HOW TO COMPLETE THIS TASK: Give the data again exactly, stopping after the "8 окт. 2018" line.

WORKING DATA:
————

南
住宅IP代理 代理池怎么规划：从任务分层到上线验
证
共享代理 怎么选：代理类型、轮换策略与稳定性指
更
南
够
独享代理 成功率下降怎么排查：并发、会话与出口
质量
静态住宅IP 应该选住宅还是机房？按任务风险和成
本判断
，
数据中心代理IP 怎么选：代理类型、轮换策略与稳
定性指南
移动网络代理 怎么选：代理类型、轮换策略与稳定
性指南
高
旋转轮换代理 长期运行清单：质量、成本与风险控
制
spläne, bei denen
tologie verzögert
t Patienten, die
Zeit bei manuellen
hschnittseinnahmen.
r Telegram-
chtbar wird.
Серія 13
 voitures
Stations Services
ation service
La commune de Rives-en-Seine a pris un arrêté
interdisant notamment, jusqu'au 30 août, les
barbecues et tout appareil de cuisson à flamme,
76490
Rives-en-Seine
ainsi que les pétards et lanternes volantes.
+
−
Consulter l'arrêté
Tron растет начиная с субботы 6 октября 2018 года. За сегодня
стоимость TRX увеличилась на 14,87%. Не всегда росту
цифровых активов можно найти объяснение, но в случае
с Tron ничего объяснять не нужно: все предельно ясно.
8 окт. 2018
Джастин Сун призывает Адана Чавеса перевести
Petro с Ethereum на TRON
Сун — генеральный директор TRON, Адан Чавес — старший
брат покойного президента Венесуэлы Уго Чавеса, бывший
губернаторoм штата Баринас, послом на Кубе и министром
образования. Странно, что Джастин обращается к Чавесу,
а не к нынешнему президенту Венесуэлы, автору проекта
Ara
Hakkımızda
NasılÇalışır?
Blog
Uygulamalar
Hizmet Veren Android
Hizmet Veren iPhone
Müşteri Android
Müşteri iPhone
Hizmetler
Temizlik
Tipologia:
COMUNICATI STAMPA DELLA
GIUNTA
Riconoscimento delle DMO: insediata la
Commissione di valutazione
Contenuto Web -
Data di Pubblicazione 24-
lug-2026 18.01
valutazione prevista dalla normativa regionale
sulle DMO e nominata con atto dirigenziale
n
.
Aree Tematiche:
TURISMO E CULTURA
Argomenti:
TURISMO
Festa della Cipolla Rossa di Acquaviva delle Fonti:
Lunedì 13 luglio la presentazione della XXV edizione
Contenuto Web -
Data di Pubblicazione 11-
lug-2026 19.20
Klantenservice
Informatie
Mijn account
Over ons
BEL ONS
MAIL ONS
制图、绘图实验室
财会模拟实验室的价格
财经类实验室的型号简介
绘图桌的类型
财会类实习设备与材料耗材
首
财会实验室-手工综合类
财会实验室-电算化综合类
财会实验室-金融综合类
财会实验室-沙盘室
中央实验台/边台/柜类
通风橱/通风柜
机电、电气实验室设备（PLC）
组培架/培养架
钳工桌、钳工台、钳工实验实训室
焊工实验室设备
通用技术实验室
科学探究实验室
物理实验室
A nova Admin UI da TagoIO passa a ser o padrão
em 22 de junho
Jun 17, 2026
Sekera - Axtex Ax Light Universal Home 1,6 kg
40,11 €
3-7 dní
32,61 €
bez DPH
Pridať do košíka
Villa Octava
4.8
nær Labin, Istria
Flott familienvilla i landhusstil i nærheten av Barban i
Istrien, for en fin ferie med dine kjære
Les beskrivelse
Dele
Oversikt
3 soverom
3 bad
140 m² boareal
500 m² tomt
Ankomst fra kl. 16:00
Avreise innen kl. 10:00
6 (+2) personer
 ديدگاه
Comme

————

REPLY:
南
住宅IP代理 代理池怎么规划：从任务分层到上线验
证
共享代理 怎么选：代理类型、轮换策略与稳定性指
更
南
够
独享代理 成功率下降怎么排查：并发、会话与出口
质量
静态住宅IP 应该选住宅还是机房？按任务风险和成
本判断
，
数据中心代理IP 怎么选：代理类型、轮换策略与稳
定性指南
移动网络代理 怎么选：代理类型、轮换策略与稳定
性指南
高
旋转轮换代理 长期运行清单：质量、成本与风险控
制
spläne, bei denen
tologie verzögert
t Patienten, die
Zeit bei manuellen
hschnittseinnahmen.
r Telegram-
chtbar wird.
Серія 13
 voitures
Stations Services
ation service
La commune de Rives-en-Seine a pris un arrêté
interdisant notamment, jusqu'au 30 août, les
barbecues et tout appareil de cuisson à flamme,
76490
Rives-en-Seine
ainsi que les pétards et lanternes volantes.
+
−
Consulter l'arrêté
Tron растет начиная с субботы 6 октября 2018 года. За сегодня
стоимость TRX увеличилась на 14,87%. Не всегда росту
цифровых активов можно найти объяснение, но в случае
с Tron ничего объяснять не нужно: все предельно ясно.
8 окт. 2018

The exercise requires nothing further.